Dave Regan was pretty wild about being had, an' we copped all the gals for darncin'; he couldn't get one that night, an' when he wasn't proddin' out his tooth with a red-hot wire some one was chaffin' him about Mrs Hardwick. So at last he got disgusted an' left; but before he went he got a wet three-bushel flour-bag an' climbed up very quietly onter the roof by the battens an' log weights an' riders, an' laid the wet bag very carefully acrost the top of the chimbly flue.

An' we was a mortal hour tryin' to find out what was the matter with that infernal chimbly, and tackin' bits o' tin an' baggin' acrost the top of the fire-place under the mantelshelf to try an' stop it from smokin', an' all the while the gals set there with the water runnin' out of their eyes. We took the green back log out an' fetched in a dry one, but that chimbly smoked worse than ever, an' we had to put the fire out altogether, an' the gals set there shiverin' till the rain held up a bit an' the sky cleared, an' then someone goes out an' looks up an' sings out, "Why, there's somethin' acrost the top of the blazin' chimbly!"

an' someone else climbs up an' fetches down the bag. But the darnce was spoilt, an' the gals was so disgusted that they went off with their fellers while the weather held up. They reckoned some of us bullickies did it for a lark.

An' arter that Dave'd come ridin' past, an' sing out to know if we knew of a good cure for a smokin' chimbly, an' them sorter things. But he always got away before we could pull him off of his horse. Three of us chased him on horseback one day, but we didn't ketch him.

So we made up our minds to git back on Dave some way or other, an' it come about this way.

About six months arter the smoked-out darnce, four or five of us same fellers was campin' on th' Pipeclay agen, an' it was a dry season. It was dryer an' hotter than it was cold 'n' wet the larst time. Dave was still hangin' round Mrs Hardwick's an' doin' odd jobs for her. Well, one very hot day we seen Dave ridin' past into Mudgee, an' we knowed he'd have a spree in town that night, an' call at Mrs Hardwick's for sympathy comin' out next day; an' arter he'd been gone an hour or two, Tom Tarrant comes drivin' past on his mail-coach, an' drops some letters an'

papers an' a bag o' groceries at our camp.

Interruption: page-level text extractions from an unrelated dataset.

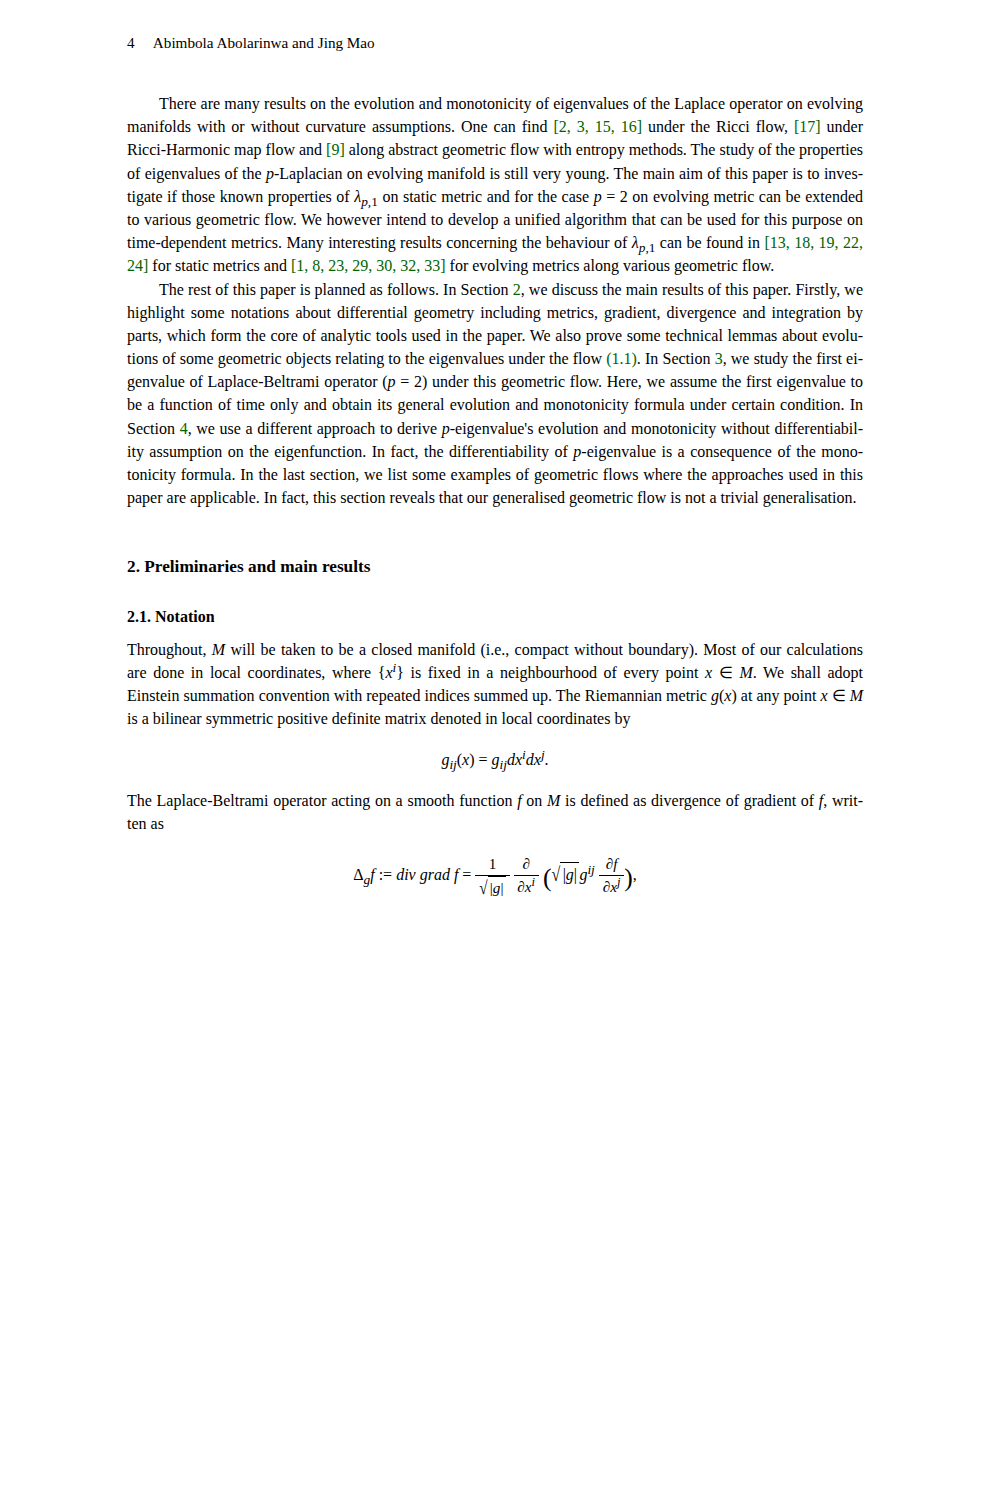4 Abimbola Abolarinwa and Jing Mao
There are many results on the evolution and monotonicity of eigenvalues of the Laplace operator on evolving manifolds with or without curvature assumptions. One can find [2, 3, 15, 16] under the Ricci flow, [17] under Ricci-Harmonic map flow and [9] along abstract geometric flow with entropy methods. The study of the properties of eigenvalues of the p-Laplacian on evolving manifold is still very young. The main aim of this paper is to investigate if those known properties of λp,1 on static metric and for the case p = 2 on evolving metric can be extended to various geometric flow. We however intend to develop a unified algorithm that can be used for this purpose on time-dependent metrics. Many interesting results concerning the behaviour of λp,1 can be found in [13, 18, 19, 22, 24] for static metrics and [1, 8, 23, 29, 30, 32, 33] for evolving metrics along various geometric flow.
The rest of this paper is planned as follows. In Section 2, we discuss the main results of this paper. Firstly, we highlight some notations about differential geometry including metrics, gradient, divergence and integration by parts, which form the core of analytic tools used in the paper. We also prove some technical lemmas about evolutions of some geometric objects relating to the eigenvalues under the flow (1.1). In Section 3, we study the first eigenvalue of Laplace-Beltrami operator (p = 2) under this geometric flow. Here, we assume the first eigenvalue to be a function of time only and obtain its general evolution and monotonicity formula under certain condition. In Section 4, we use a different approach to derive p-eigenvalue's evolution and monotonicity without differentiability assumption on the eigenfunction. In fact, the differentiability of p-eigenvalue is a consequence of the monotonicity formula. In the last section, we list some examples of geometric flows where the approaches used in this paper are applicable. In fact, this section reveals that our generalised geometric flow is not a trivial generalisation.
2. Preliminaries and main results
2.1. Notation
Throughout, M will be taken to be a closed manifold (i.e., compact without boundary). Most of our calculations are done in local coordinates, where {xi} is fixed in a neighbourhood of every point x ∈ M. We shall adopt Einstein summation convention with repeated indices summed up. The Riemannian metric g(x) at any point x ∈ M is a bilinear symmetric positive definite matrix denoted in local coordinates by
gij(x) = gijdxidxj.
The Laplace-Beltrami operator acting on a smooth function f on M is defined as divergence of gradient of f, written as
Δgf := div grad f = 1√|g| ∂∂xi (√|g|gij ∂f∂xj),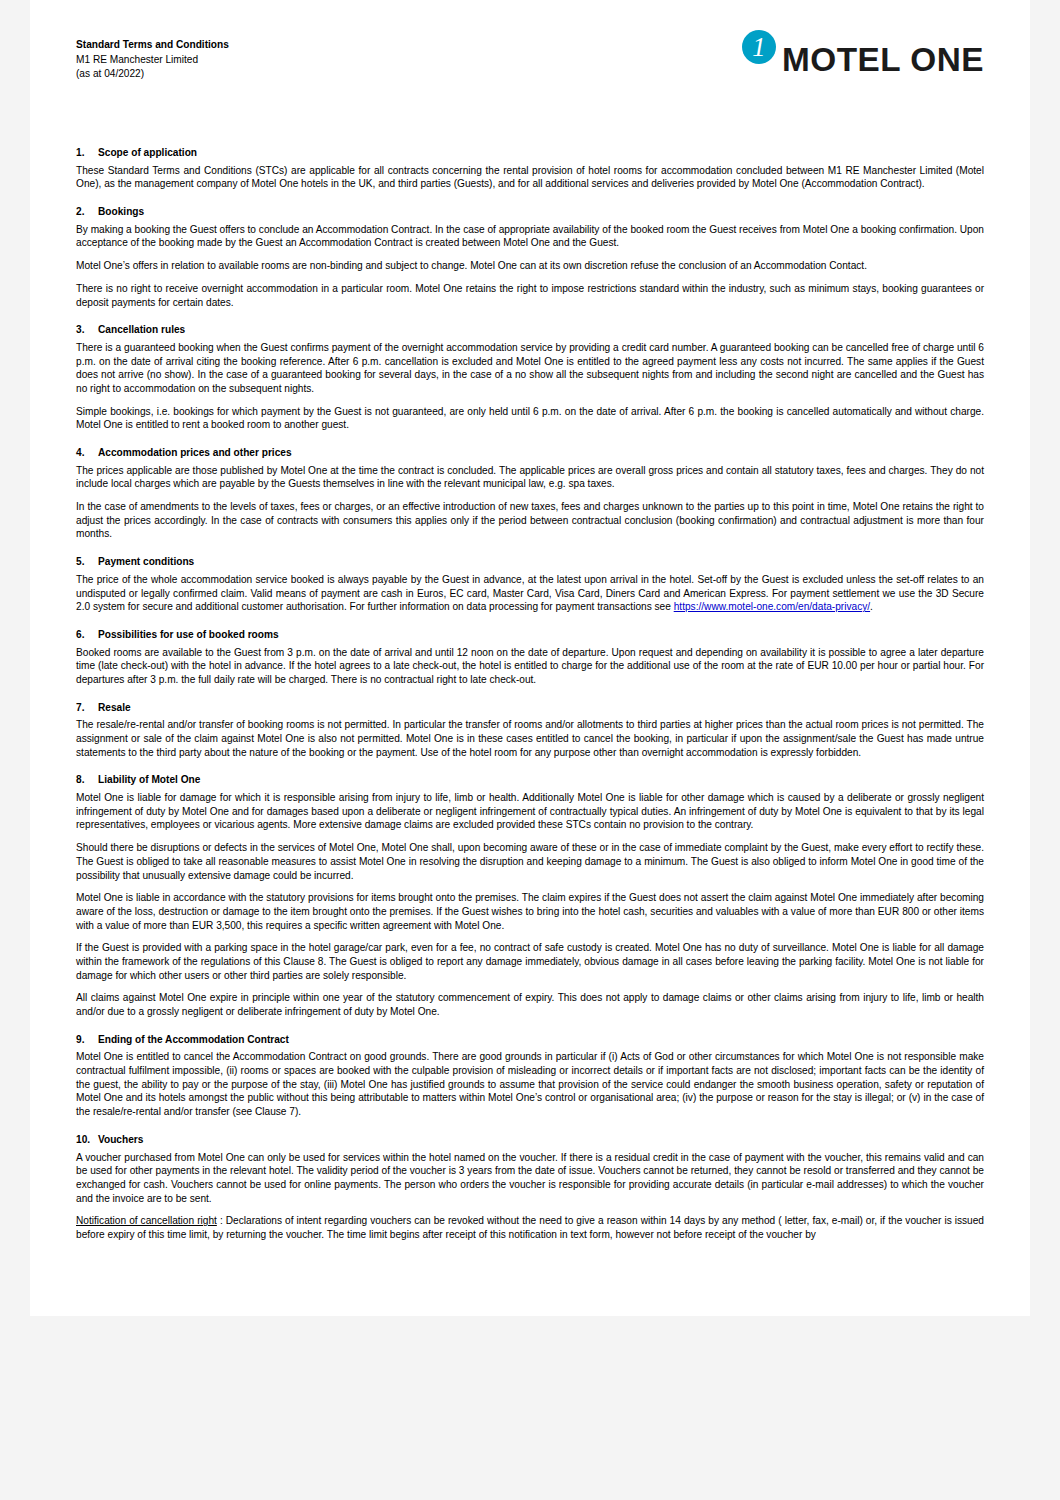Standard Terms and Conditions
M1 RE Manchester Limited
(as at 04/2022)
1 MOTEL ONE
1. Scope of application
These Standard Terms and Conditions (STCs) are applicable for all contracts concerning the rental provision of hotel rooms for accommodation concluded between M1 RE Manchester Limited (Motel One), as the management company of Motel One hotels in the UK, and third parties (Guests), and for all additional services and deliveries provided by Motel One (Accommodation Contract).
2. Bookings
By making a booking the Guest offers to conclude an Accommodation Contract. In the case of appropriate availability of the booked room the Guest receives from Motel One a booking confirmation. Upon acceptance of the booking made by the Guest an Accommodation Contract is created between Motel One and the Guest.
Motel One’s offers in relation to available rooms are non-binding and subject to change. Motel One can at its own discretion refuse the conclusion of an Accommodation Contact.
There is no right to receive overnight accommodation in a particular room. Motel One retains the right to impose restrictions standard within the industry, such as minimum stays, booking guarantees or deposit payments for certain dates.
3. Cancellation rules
There is a guaranteed booking when the Guest confirms payment of the overnight accommodation service by providing a credit card number. A guaranteed booking can be cancelled free of charge until 6 p.m. on the date of arrival citing the booking reference. After 6 p.m. cancellation is excluded and Motel One is entitled to the agreed payment less any costs not incurred. The same applies if the Guest does not arrive (no show). In the case of a guaranteed booking for several days, in the case of a no show all the subsequent nights from and including the second night are cancelled and the Guest has no right to accommodation on the subsequent nights.
Simple bookings, i.e. bookings for which payment by the Guest is not guaranteed, are only held until 6 p.m. on the date of arrival. After 6 p.m. the booking is cancelled automatically and without charge. Motel One is entitled to rent a booked room to another guest.
4. Accommodation prices and other prices
The prices applicable are those published by Motel One at the time the contract is concluded. The applicable prices are overall gross prices and contain all statutory taxes, fees and charges. They do not include local charges which are payable by the Guests themselves in line with the relevant municipal law, e.g. spa taxes.
In the case of amendments to the levels of taxes, fees or charges, or an effective introduction of new taxes, fees and charges unknown to the parties up to this point in time, Motel One retains the right to adjust the prices accordingly. In the case of contracts with consumers this applies only if the period between contractual conclusion (booking confirmation) and contractual adjustment is more than four months.
5. Payment conditions
The price of the whole accommodation service booked is always payable by the Guest in advance, at the latest upon arrival in the hotel. Set-off by the Guest is excluded unless the set-off relates to an undisputed or legally confirmed claim. Valid means of payment are cash in Euros, EC card, Master Card, Visa Card, Diners Card and American Express. For payment settlement we use the 3D Secure 2.0 system for secure and additional customer authorisation. For further information on data processing for payment transactions see https://www.motel-one.com/en/data-privacy/.
6. Possibilities for use of booked rooms
Booked rooms are available to the Guest from 3 p.m. on the date of arrival and until 12 noon on the date of departure. Upon request and depending on availability it is possible to agree a later departure time (late check-out) with the hotel in advance. If the hotel agrees to a late check-out, the hotel is entitled to charge for the additional use of the room at the rate of EUR 10.00 per hour or partial hour. For departures after 3 p.m. the full daily rate will be charged. There is no contractual right to late check-out.
7. Resale
The resale/re-rental and/or transfer of booking rooms is not permitted. In particular the transfer of rooms and/or allotments to third parties at higher prices than the actual room prices is not permitted. The assignment or sale of the claim against Motel One is also not permitted. Motel One is in these cases entitled to cancel the booking, in particular if upon the assignment/sale the Guest has made untrue statements to the third party about the nature of the booking or the payment. Use of the hotel room for any purpose other than overnight accommodation is expressly forbidden.
8. Liability of Motel One
Motel One is liable for damage for which it is responsible arising from injury to life, limb or health. Additionally Motel One is liable for other damage which is caused by a deliberate or grossly negligent infringement of duty by Motel One and for damages based upon a deliberate or negligent infringement of contractually typical duties. An infringement of duty by Motel One is equivalent to that by its legal representatives, employees or vicarious agents. More extensive damage claims are excluded provided these STCs contain no provision to the contrary.
Should there be disruptions or defects in the services of Motel One, Motel One shall, upon becoming aware of these or in the case of immediate complaint by the Guest, make every effort to rectify these. The Guest is obliged to take all reasonable measures to assist Motel One in resolving the disruption and keeping damage to a minimum. The Guest is also obliged to inform Motel One in good time of the possibility that unusually extensive damage could be incurred.
Motel One is liable in accordance with the statutory provisions for items brought onto the premises. The claim expires if the Guest does not assert the claim against Motel One immediately after becoming aware of the loss, destruction or damage to the item brought onto the premises. If the Guest wishes to bring into the hotel cash, securities and valuables with a value of more than EUR 800 or other items with a value of more than EUR 3,500, this requires a specific written agreement with Motel One.
If the Guest is provided with a parking space in the hotel garage/car park, even for a fee, no contract of safe custody is created. Motel One has no duty of surveillance. Motel One is liable for all damage within the framework of the regulations of this Clause 8. The Guest is obliged to report any damage immediately, obvious damage in all cases before leaving the parking facility. Motel One is not liable for damage for which other users or other third parties are solely responsible.
All claims against Motel One expire in principle within one year of the statutory commencement of expiry. This does not apply to damage claims or other claims arising from injury to life, limb or health and/or due to a grossly negligent or deliberate infringement of duty by Motel One.
9. Ending of the Accommodation Contract
Motel One is entitled to cancel the Accommodation Contract on good grounds. There are good grounds in particular if (i) Acts of God or other circumstances for which Motel One is not responsible make contractual fulfilment impossible, (ii) rooms or spaces are booked with the culpable provision of misleading or incorrect details or if important facts are not disclosed; important facts can be the identity of the guest, the ability to pay or the purpose of the stay, (iii) Motel One has justified grounds to assume that provision of the service could endanger the smooth business operation, safety or reputation of Motel One and its hotels amongst the public without this being attributable to matters within Motel One’s control or organisational area; (iv) the purpose or reason for the stay is illegal; or (v) in the case of the resale/re-rental and/or transfer (see Clause 7).
10. Vouchers
A voucher purchased from Motel One can only be used for services within the hotel named on the voucher. If there is a residual credit in the case of payment with the voucher, this remains valid and can be used for other payments in the relevant hotel. The validity period of the voucher is 3 years from the date of issue. Vouchers cannot be returned, they cannot be resold or transferred and they cannot be exchanged for cash. Vouchers cannot be used for online payments. The person who orders the voucher is responsible for providing accurate details (in particular e-mail addresses) to which the voucher and the invoice are to be sent.
Notification of cancellation right : Declarations of intent regarding vouchers can be revoked without the need to give a reason within 14 days by any method ( letter, fax, e-mail) or, if the voucher is issued before expiry of this time limit, by returning the voucher. The time limit begins after receipt of this notification in text form, however not before receipt of the voucher by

Tom was a hard case. I remember wonst I was drivin' along a lonely bit o' track, an' it was a grand mornin', an' I felt great, an' I got singin' an' practisin' a recitation that I allers meant to give at a bush darnce some night. (I never sung or spouted poetry unless I was sure I was miles away from anyone.) An' I got worked up, an' was wavin'

me arms about an' throwin' it off of me chest, when Tom's coach comes up behind, round a bend in the road, an' took me by surprise. An' Tom looked at me very hard an' he says, "What are yer shoutin' an' swearin'

an' darncin' an' goin' on at the bullicks like that for, Jimmy? They seem to be workin' all right." It took me back, I can tell yer. The coach was full of grinnin' pa.s.sengers, an' the worst of it was that I didn't know how long Tom had been drivin' slow behind me an' takin' me out of windin'. There's nothin' upsets a cove as can't sing so much as to be caught singin' or spoutin' poetry when he thinks he's privit'.